[ KAPITEL 9-DIE ANKUNFT-TEIL 3 ]
Wieder vibrierte mein Kommunikator. Ich dachte zuerst, es sei erneut Zell. Aber ich hätte es ahnen müssen...
# Wann gehst du duschen? #
# Chu! Wieso willst du das wissen?! #
# Ich möchte dir etwas zeigen. Das geht am einfachsten unter der Dusche. #
Darauf antwortete ich nicht. Mehr als verstörend! Das ging eindeutig zu weit in meine Privatsphäre! Ich konnte mir schon denken, was sie mir zeigen wollte. Und das wollte ich garantiert kein zweites Mal erleben.

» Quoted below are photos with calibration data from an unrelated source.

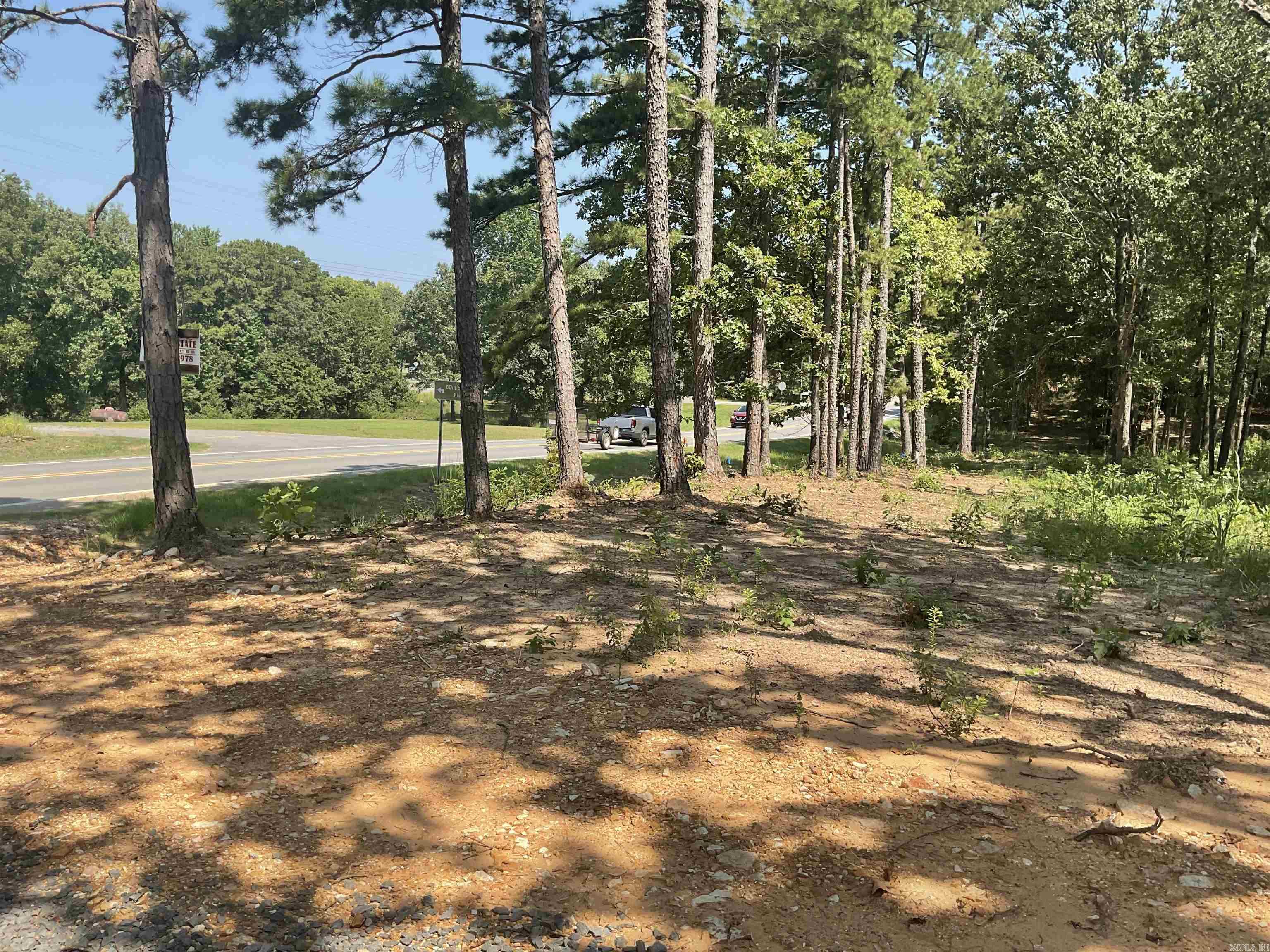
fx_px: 1064
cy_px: 476
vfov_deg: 48.2
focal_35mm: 29
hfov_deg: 61.7
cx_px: 635
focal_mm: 3
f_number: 1.8
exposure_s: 1/842
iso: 16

Mit strengem Blick verdunkelte ich wieder das Display und widmete mich wieder dem Essen. Aber keine zwei Minuten später folgte eine weitere Nachricht.
# Soll ich dich abholen? #
# Nein! #
Das ging so die nächsten zehn Minuten weiter. Und dann wurde es mir zu bunt! Ich legte den Kommunikator auf meinem Tablett ab und erhob mich. Ohne ein Wort zu sagen, schnappte ich mir dann meine Sachen und stampfte davon.
Als ich auf halbem Weg nach draußen war, schloss Hal auf und schaute mich verwundert an. „Warum so eilig? Du hast nichtmal komplett aufgegessen. Das kenne ich gar nicht von dir.“
„Dann hast du eben jetzt kennengelernt!“
Sie packte meinen Arm und drehte mich zu sich rum. Unsere Augen trafen und vertieften sich. Streng war ihr Blick auf mich gerichtet. „Wer ist es diesmal? Serena Tallow? Emilie Blaze? Endlich Slay? Chu? Gaya? Oder Valery?“
Dazu äußerte ich mich nicht. Musste ich auch nicht, da sie bereits einen Namen bestimmt hatte. Keine Ahnung, wie sie das anstellte, aber sie sagte: „Es ist wieder Chu!“
Reuend nickte ich leicht und senkte mein Angesicht. Sie sollte mich nicht so anschauen, mit ihren funkelnden, einnehmenden Augen.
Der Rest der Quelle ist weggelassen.